His professional profile includes surgery in developing countries, population studies, and control of malaria, tuberculosis, HIV and AIDS, and malnutrition.
Dr Mohamed Lounis is a Lecturer at the Department of Agroveterinary Sciences, University of Ziane Achour Djelfa, Algeria. He completed his PhD in veterinary epidemiology from the University of Blida in 2018.
His research broadly concentrates on human and animal epidemiology. More precisely, he began his research on animal colibacillosis including calf and avian colibacillosis with Escherichia coli genotyping and phenotyping and antibiotic resistance. Later, he conducted multiple studies related to the epidemiology of COVID-19 in Algeria and in Arabic countries. These works were mainly based on modeling the propagation of the disease and the attitudes toward COVID-19 and its vaccines.

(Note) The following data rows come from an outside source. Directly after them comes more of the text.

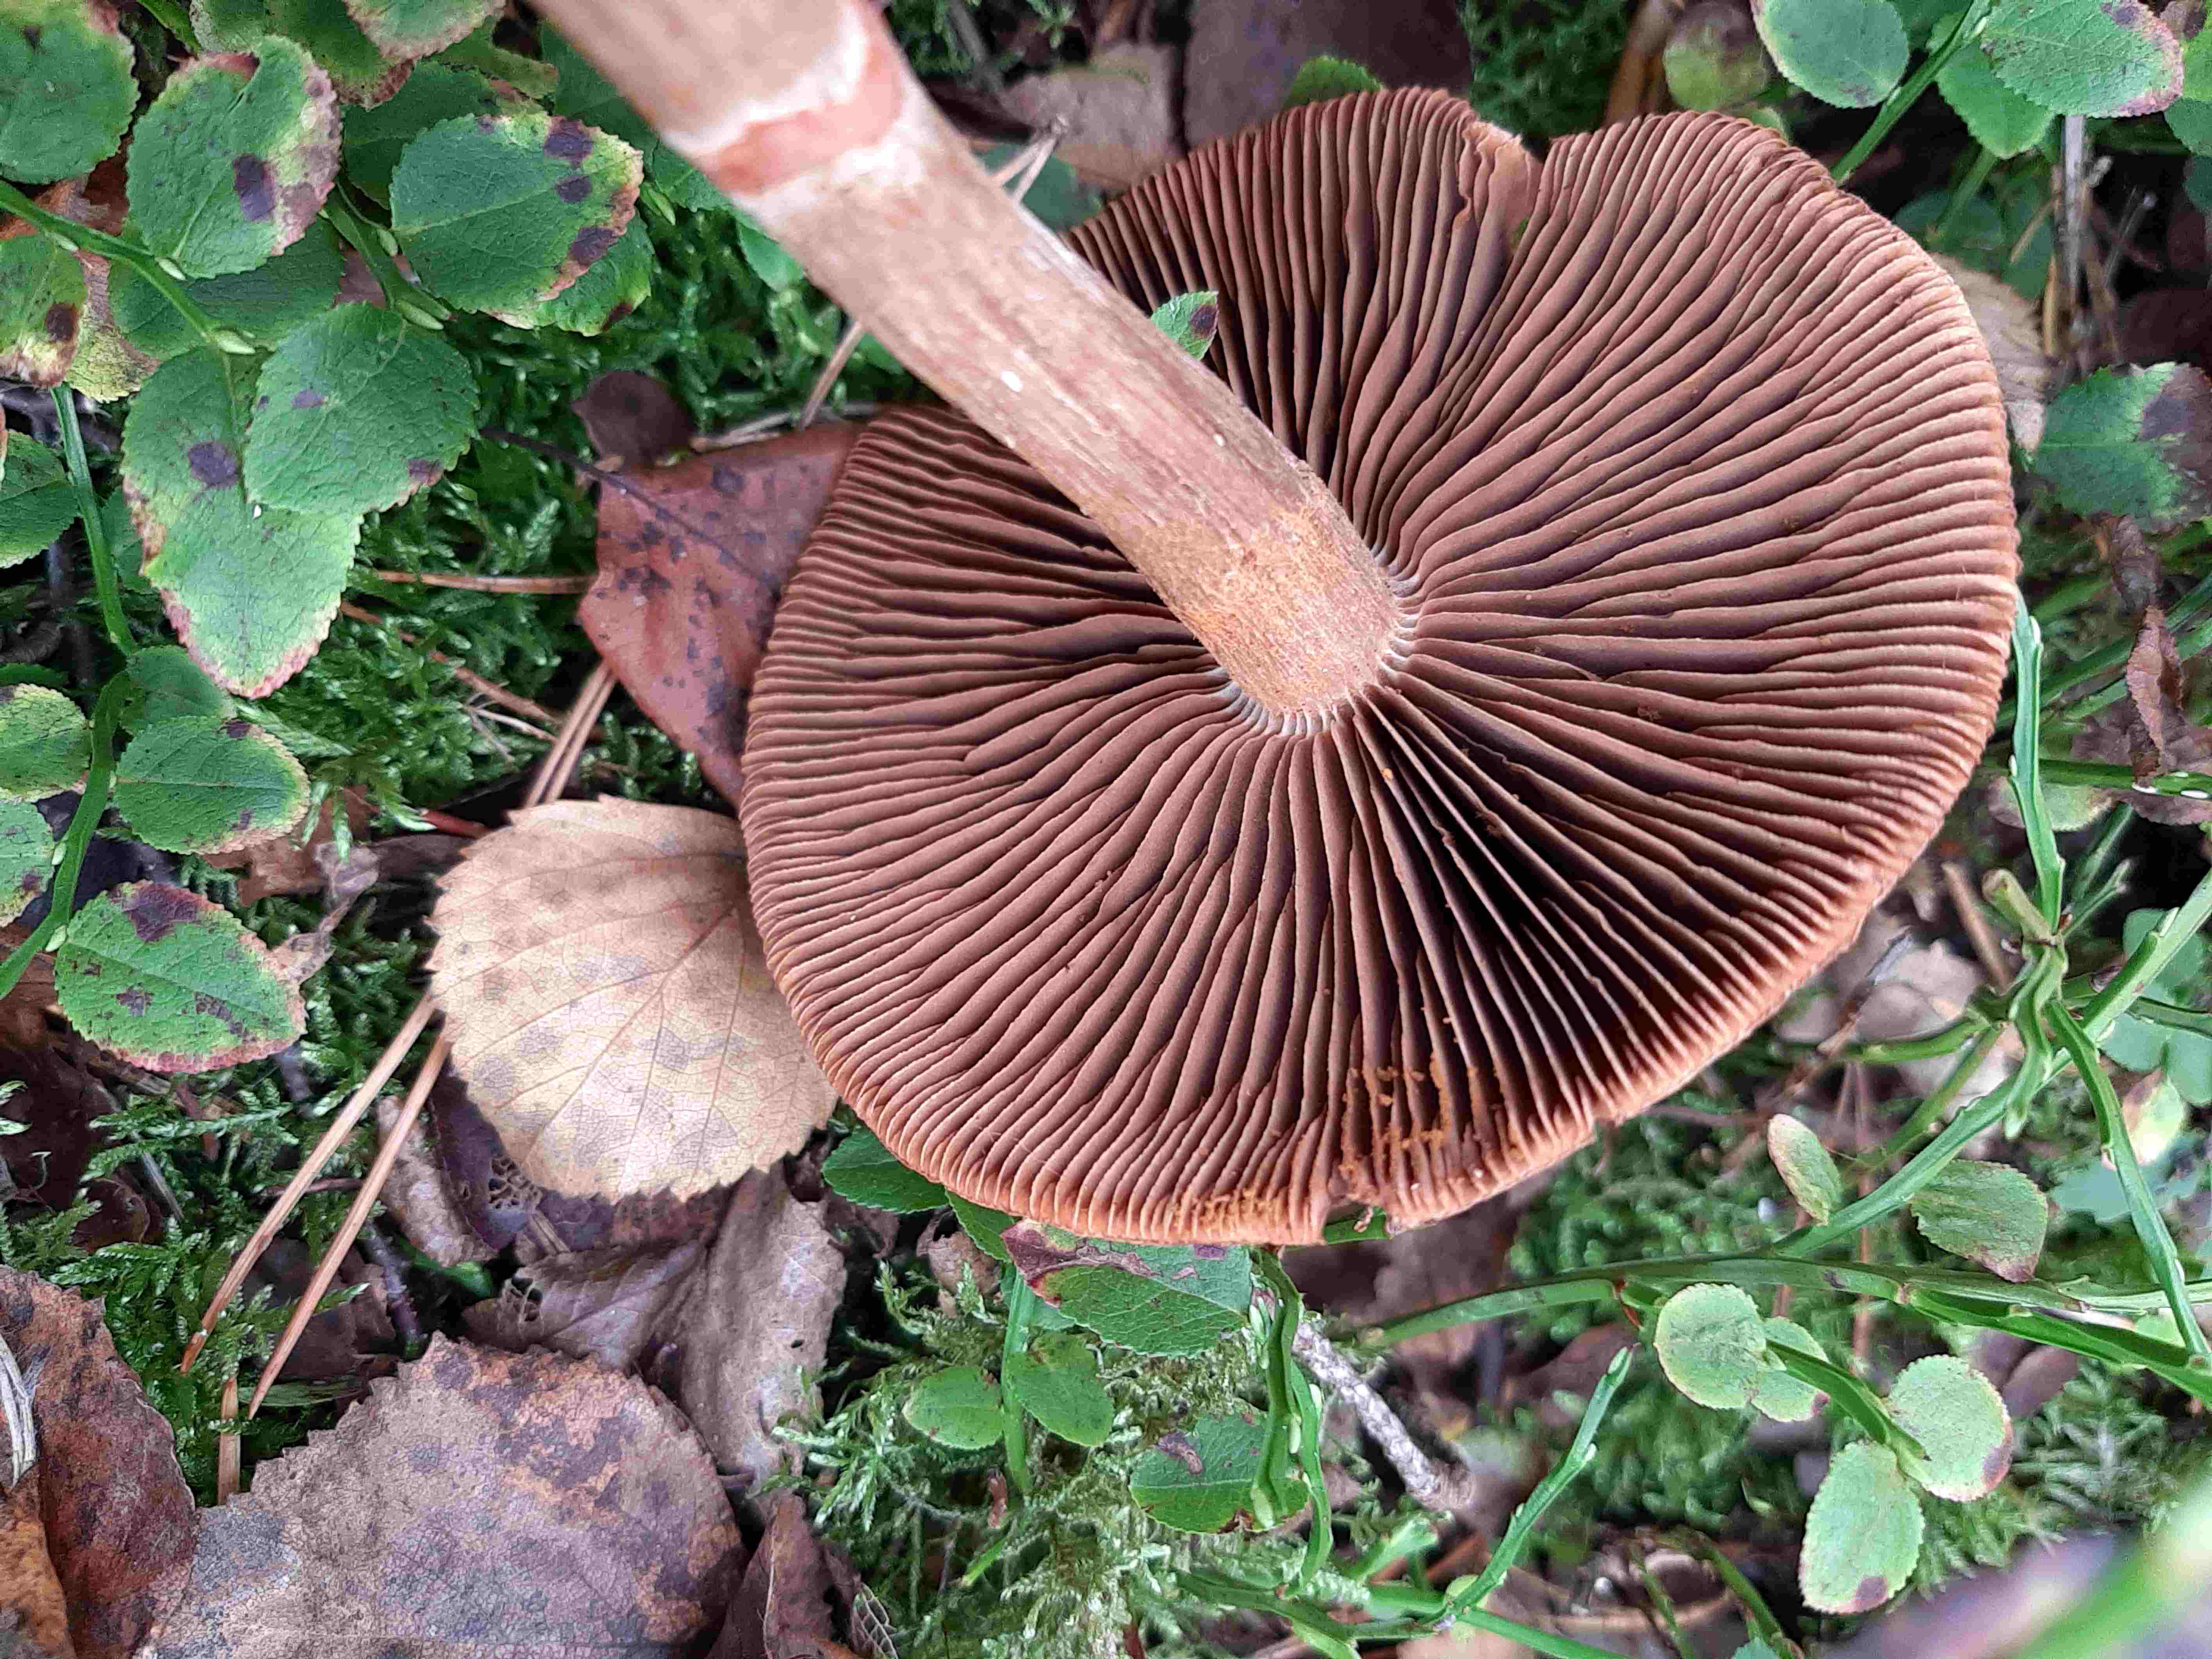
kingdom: Fungi
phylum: Basidiomycota
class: Agaricomycetes
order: Agaricales
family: Cortinariaceae
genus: Cortinarius
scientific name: Cortinarius armillatus
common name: cinnoberbæltet slørhat
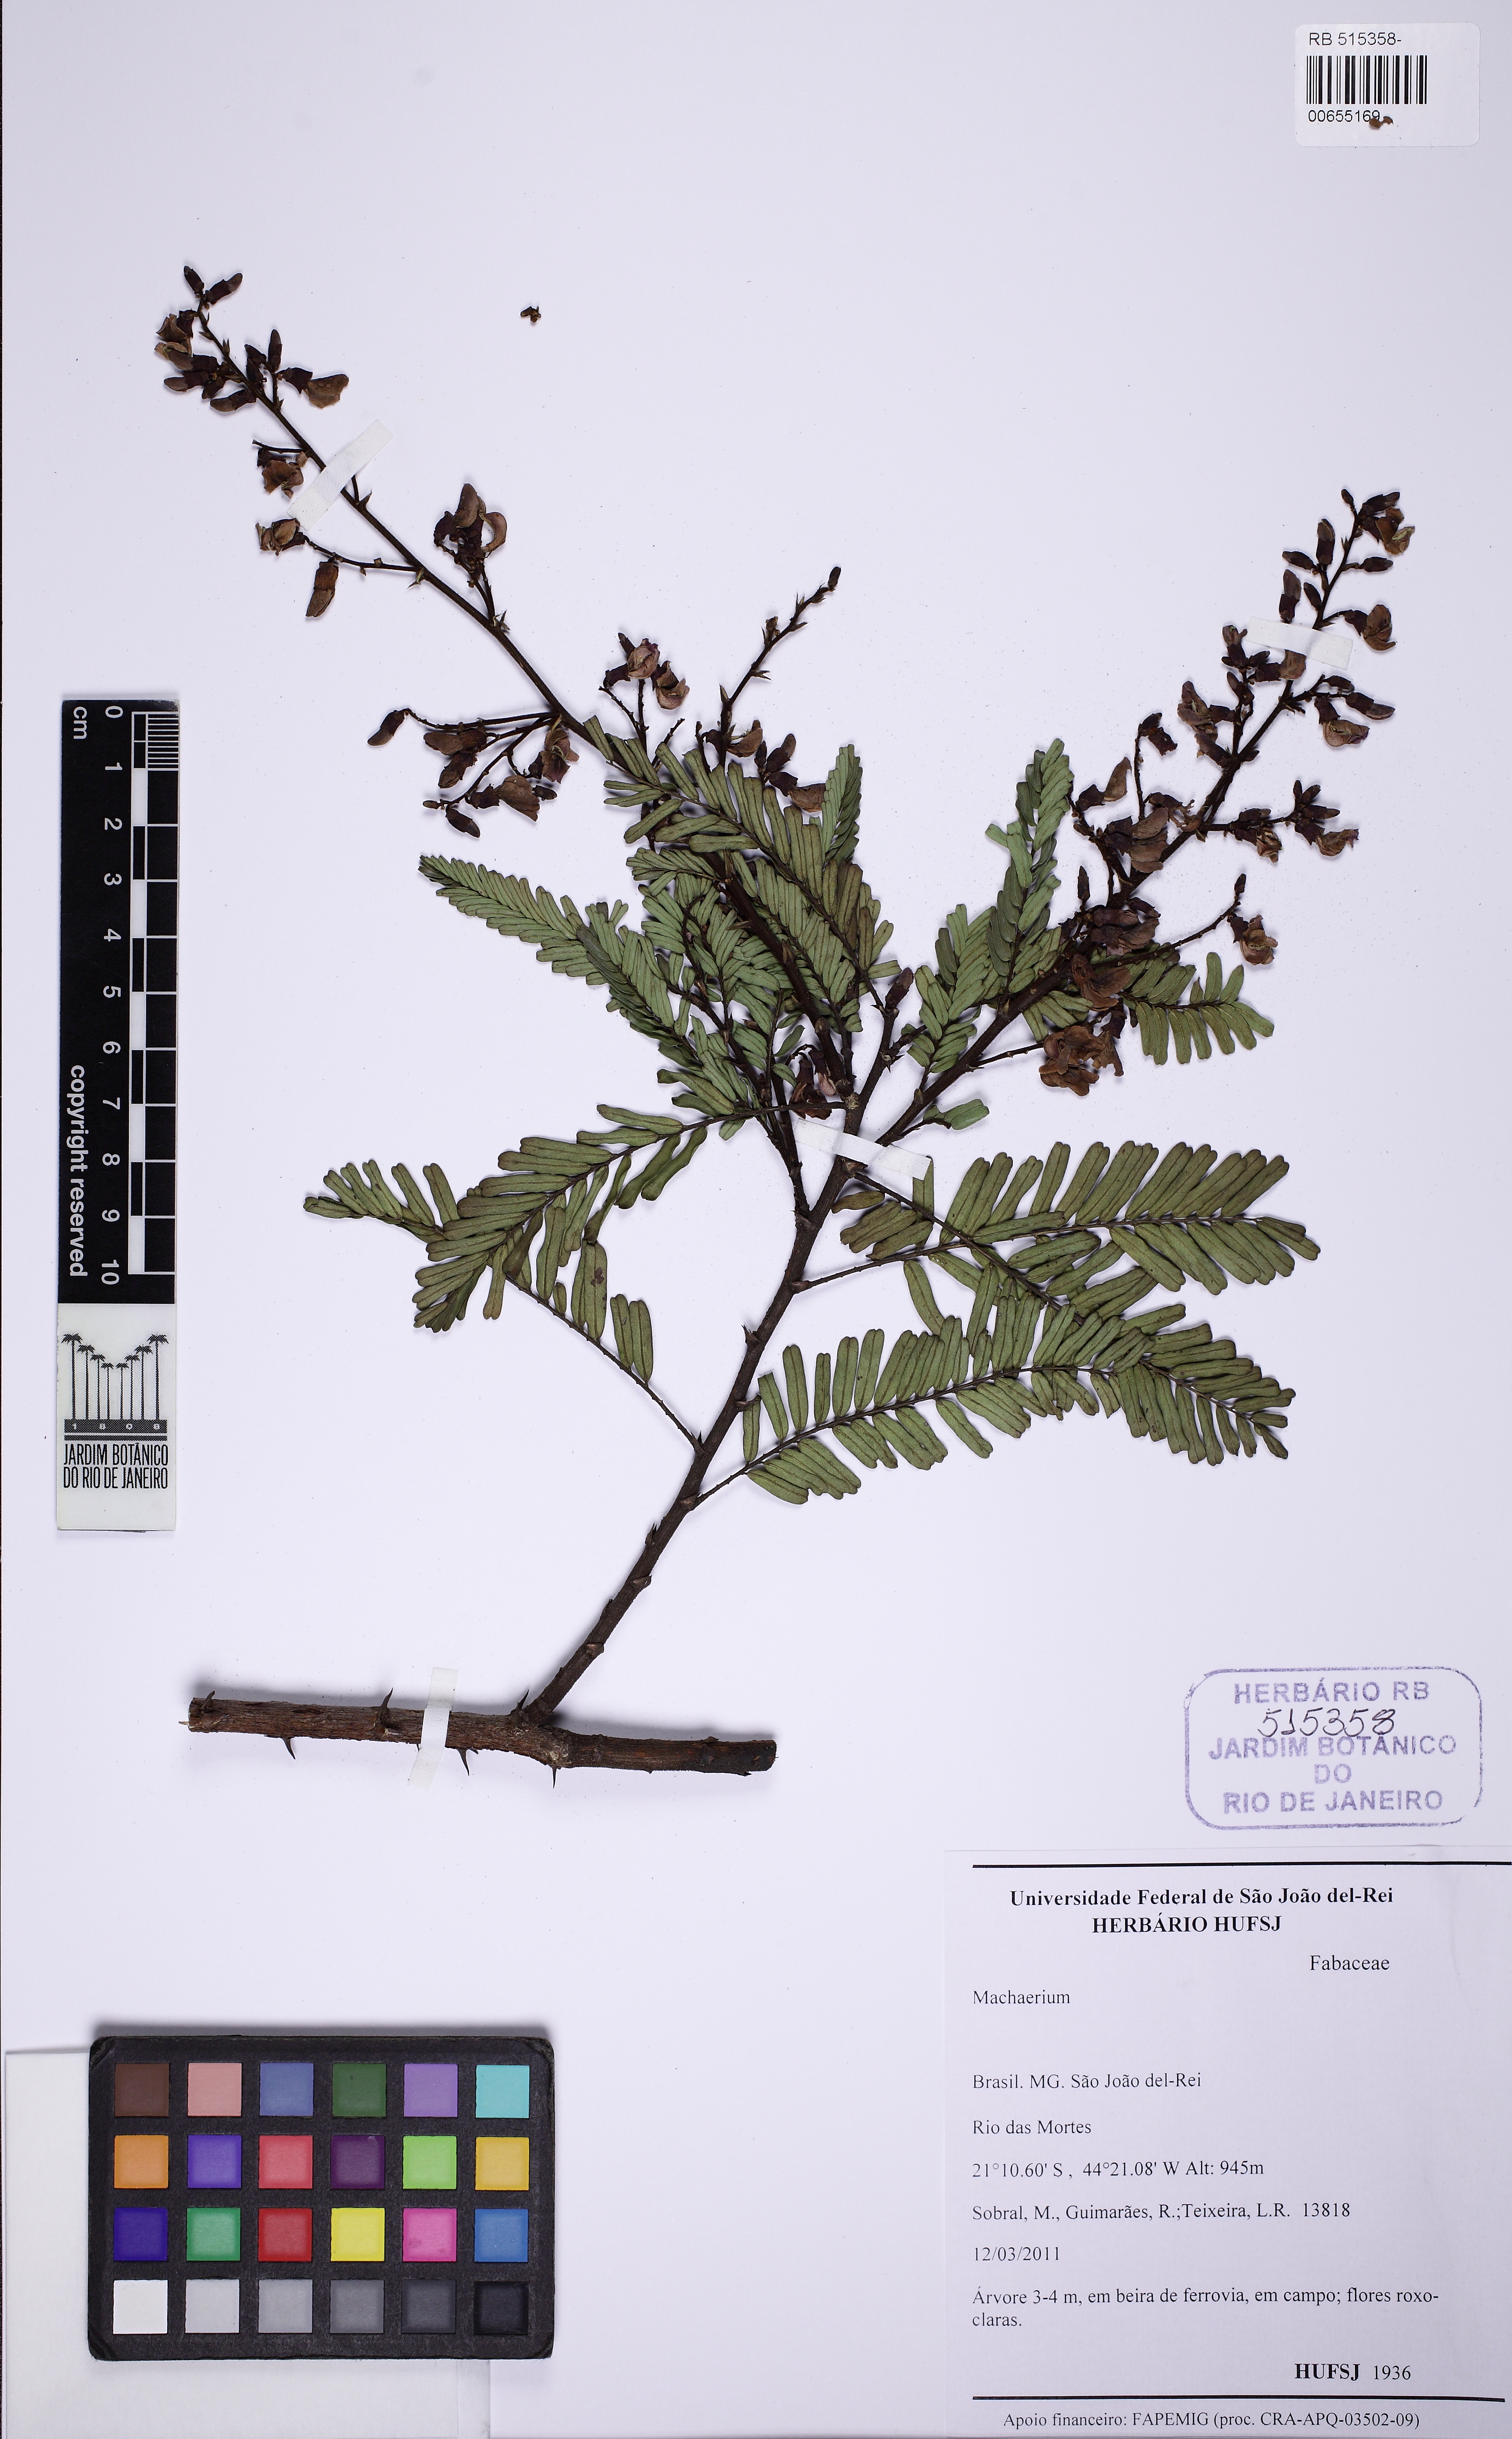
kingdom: Plantae
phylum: Tracheophyta
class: Magnoliopsida
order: Fabales
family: Fabaceae
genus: Machaerium
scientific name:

Dr. Lounis is also working on a One health approach through different surveys about multiple animal and public health threats including drug use and antibiotic resistance, infectious diseases including HPV infections, AIDS, monkeypox, viral hepatitis (A-E) and other zoonotic diseases including bacterial (tuberculosis, brucellosis...), parasitic (echinococcosis, leishmaniasis…) and viral (rabies, arboviroses…) diseases. He is also working on the epidemiology of non transmissible diseases including cancer, diabetes, hypertension..
Professor Maude is Head of Epidemiology at Mahidol-Oxford Tropical Medicine Research Unit, Bangkok, Thailand and Associate Professor in Tropical Medicine at the University of Oxford, Honorary Consultant Physician at the John Radcliffe Hospital in Oxford and a Visiting Scientist at Harvard TH Chan School of Public Health, Harvard University, Boston, USA. He has worked at Mahidol-Oxford Tropical Medicine Research Unit since 2007.
My research aims at understanding the eco-evolutionary pathways that lead to emergence and dispersal of zoonotic and human pathogens, with emphasis on land use and climate change, within the One Health approach. I employ genomics, metagenomics and phylodynamics as tools to elucidate the evolutionary processes and population dynamics that shape viral genetic diversity both at the inter-host (epidemics) and in intra-host level (individual infections).